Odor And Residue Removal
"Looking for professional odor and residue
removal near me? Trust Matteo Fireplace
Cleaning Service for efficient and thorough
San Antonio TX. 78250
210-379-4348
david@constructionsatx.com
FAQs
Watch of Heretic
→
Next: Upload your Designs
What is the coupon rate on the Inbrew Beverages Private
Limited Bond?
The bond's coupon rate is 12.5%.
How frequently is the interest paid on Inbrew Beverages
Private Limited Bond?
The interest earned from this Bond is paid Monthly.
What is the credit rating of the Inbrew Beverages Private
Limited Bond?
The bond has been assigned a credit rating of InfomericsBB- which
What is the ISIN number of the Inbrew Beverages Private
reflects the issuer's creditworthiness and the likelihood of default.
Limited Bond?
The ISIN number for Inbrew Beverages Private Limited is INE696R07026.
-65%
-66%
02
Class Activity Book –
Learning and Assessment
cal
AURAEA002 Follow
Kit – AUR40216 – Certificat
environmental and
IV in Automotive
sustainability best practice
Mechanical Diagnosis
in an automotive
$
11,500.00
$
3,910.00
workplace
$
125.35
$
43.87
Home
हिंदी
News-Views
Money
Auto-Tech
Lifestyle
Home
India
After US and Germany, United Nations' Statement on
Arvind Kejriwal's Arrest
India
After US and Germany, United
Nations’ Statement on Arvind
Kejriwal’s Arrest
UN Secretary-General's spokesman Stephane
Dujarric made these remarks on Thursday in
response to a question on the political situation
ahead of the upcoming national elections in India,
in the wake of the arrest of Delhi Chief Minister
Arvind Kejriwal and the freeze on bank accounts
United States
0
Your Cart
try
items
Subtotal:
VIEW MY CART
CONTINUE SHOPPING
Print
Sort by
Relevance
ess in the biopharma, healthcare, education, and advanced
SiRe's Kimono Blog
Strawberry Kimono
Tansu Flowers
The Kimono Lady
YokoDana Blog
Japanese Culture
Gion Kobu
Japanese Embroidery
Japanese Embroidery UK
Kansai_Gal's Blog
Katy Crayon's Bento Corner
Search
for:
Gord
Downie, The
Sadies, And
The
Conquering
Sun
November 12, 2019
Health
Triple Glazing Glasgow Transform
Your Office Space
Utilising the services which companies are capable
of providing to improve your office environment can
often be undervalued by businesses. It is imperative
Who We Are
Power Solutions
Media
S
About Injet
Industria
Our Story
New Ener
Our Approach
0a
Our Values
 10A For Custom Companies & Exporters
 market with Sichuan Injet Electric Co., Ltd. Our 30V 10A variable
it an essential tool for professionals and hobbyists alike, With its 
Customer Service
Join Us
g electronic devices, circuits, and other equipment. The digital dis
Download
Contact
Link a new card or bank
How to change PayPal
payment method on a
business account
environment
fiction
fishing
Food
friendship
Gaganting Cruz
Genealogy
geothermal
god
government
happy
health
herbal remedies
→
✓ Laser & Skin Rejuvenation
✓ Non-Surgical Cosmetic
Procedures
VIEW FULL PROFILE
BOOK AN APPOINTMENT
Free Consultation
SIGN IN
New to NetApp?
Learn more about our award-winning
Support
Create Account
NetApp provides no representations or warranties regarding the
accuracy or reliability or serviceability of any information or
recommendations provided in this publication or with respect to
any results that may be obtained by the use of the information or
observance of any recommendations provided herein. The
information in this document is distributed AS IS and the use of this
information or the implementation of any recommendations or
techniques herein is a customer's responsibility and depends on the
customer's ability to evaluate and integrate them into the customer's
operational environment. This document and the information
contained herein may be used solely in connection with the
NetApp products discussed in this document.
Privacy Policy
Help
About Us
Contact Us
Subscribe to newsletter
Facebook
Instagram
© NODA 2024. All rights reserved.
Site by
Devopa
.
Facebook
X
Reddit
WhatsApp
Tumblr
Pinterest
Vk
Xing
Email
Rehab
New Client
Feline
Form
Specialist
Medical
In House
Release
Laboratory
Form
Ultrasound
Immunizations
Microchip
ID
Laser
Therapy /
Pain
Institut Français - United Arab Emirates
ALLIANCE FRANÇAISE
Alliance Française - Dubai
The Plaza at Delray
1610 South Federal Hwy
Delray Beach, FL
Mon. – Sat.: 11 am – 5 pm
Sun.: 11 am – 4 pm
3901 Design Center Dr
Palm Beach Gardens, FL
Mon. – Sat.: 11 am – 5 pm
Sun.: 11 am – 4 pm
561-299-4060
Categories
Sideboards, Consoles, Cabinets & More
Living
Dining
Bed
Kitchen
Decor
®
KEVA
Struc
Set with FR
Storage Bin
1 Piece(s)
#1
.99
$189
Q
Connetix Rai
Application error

* * *

Every line of the material needs to be returned exactly.

» Response for this exercise:
Odor And Residue Removal
"Looking for professional odor and residue
removal near me? Trust Matteo Fireplace
Cleaning Service for efficient and thorough
San Antonio TX. 78250
210-379-4348
david@constructionsatx.com
FAQs
Watch of Heretic
→
Next: Upload your Designs
What is the coupon rate on the Inbrew Beverages Private
Limited Bond?
The bond's coupon rate is 12.5%.
How frequently is the interest paid on Inbrew Beverages
Private Limited Bond?
The interest earned from this Bond is paid Monthly.
What is the credit rating of the Inbrew Beverages Private
Limited Bond?
The bond has been assigned a credit rating of InfomericsBB- which
What is the ISIN number of the Inbrew Beverages Private
reflects the issuer's creditworthiness and the likelihood of default.
Limited Bond?
The ISIN number for Inbrew Beverages Private Limited is INE696R07026.
-65%
-66%
02
Class Activity Book –
Learning and Assessment
cal
AURAEA002 Follow
Kit – AUR40216 – Certificat
environmental and
IV in Automotive
sustainability best practice
Mechanical Diagnosis
in an automotive
$
11,500.00
$
3,910.00
workplace
$
125.35
$
43.87
Home
हिंदी
News-Views
Money
Auto-Tech
Lifestyle
Home
India
After US and Germany, United Nations' Statement on
Arvind Kejriwal's Arrest
India
After US and Germany, United
Nations’ Statement on Arvind
Kejriwal’s Arrest
UN Secretary-General's spokesman Stephane
Dujarric made these remarks on Thursday in
response to a question on the political situation
ahead of the upcoming national elections in India,
in the wake of the arrest of Delhi Chief Minister
Arvind Kejriwal and the freeze on bank accounts
United States
0
Your Cart
try
items
Subtotal:
VIEW MY CART
CONTINUE SHOPPING
Print
Sort by
Relevance
ess in the biopharma, healthcare, education, and advanced
SiRe's Kimono Blog
Strawberry Kimono
Tansu Flowers
The Kimono Lady
YokoDana Blog
Japanese Culture
Gion Kobu
Japanese Embroidery
Japanese Embroidery UK
Kansai_Gal's Blog
Katy Crayon's Bento Corner
Search
for:
Gord
Downie, The
Sadies, And
The
Conquering
Sun
November 12, 2019
Health
Triple Glazing Glasgow Transform
Your Office Space
Utilising the services which companies are capable
of providing to improve your office environment can
often be undervalued by businesses. It is imperative
Who We Are
Power Solutions
Media
S
About Injet
Industria
Our Story
New Ener
Our Approach
0a
Our Values
 10A For Custom Companies & Exporters
 market with Sichuan Injet Electric Co., Ltd. Our 30V 10A variable
it an essential tool for professionals and hobbyists alike, With its 
Customer Service
Join Us
g electronic devices, circuits, and other equipment. The digital dis
Download
Contact
Link a new card or bank
How to change PayPal
payment method on a
business account
environment
fiction
fishing
Food
friendship
Gaganting Cruz
Genealogy
geothermal
god
government
happy
health
herbal remedies
→
✓ Laser & Skin Rejuvenation
✓ Non-Surgical Cosmetic
Procedures
VIEW FULL PROFILE
BOOK AN APPOINTMENT
Free Consultation
SIGN IN
New to NetApp?
Learn more about our award-winning
Support
Create Account
NetApp provides no representations or warranties regarding the
accuracy or reliability or serviceability of any information or
recommendations provided in this publication or with respect to
any results that may be obtained by the use of the information or
observance of any recommendations provided herein. The
information in this document is distributed AS IS and the use of this
information or the implementation of any recommendations or
techniques herein is a customer's responsibility and depends on the
customer's ability to evaluate and integrate them into the customer's
operational environment. This document and the information
contained herein may be used solely in connection with the
NetApp products discussed in this document.
Privacy Policy
Help
About Us
Contact Us
Subscribe to newsletter
Facebook
Instagram
© NODA 2024. All rights reserved.
Site by
Devopa
.
Facebook
X
Reddit
WhatsApp
Tumblr
Pinterest
Vk
Xing
Email
Rehab
New Client
Feline
Form
Specialist
Medical
In House
Release
Laboratory
Form
Ultrasound
Immunizations
Microchip
ID
Laser
Therapy /
Pain
Institut Français - United Arab Emirates
ALLIANCE FRANÇAISE
Alliance Française - Dubai
The Plaza at Delray
1610 South Federal Hwy
Delray Beach, FL
Mon. – Sat.: 11 am – 5 pm
Sun.: 11 am – 4 pm
3901 Design Center Dr
Palm Beach Gardens, FL
Mon. – Sat.: 11 am – 5 pm
Sun.: 11 am – 4 pm
561-299-4060
Categories
Sideboards, Consoles, Cabinets & More
Living
Dining
Bed
Kitchen
Decor
®
KEVA
Struc
Set with FR
Storage Bin
1 Piece(s)
#1
.99
$189
Q
Connetix Rai
Application error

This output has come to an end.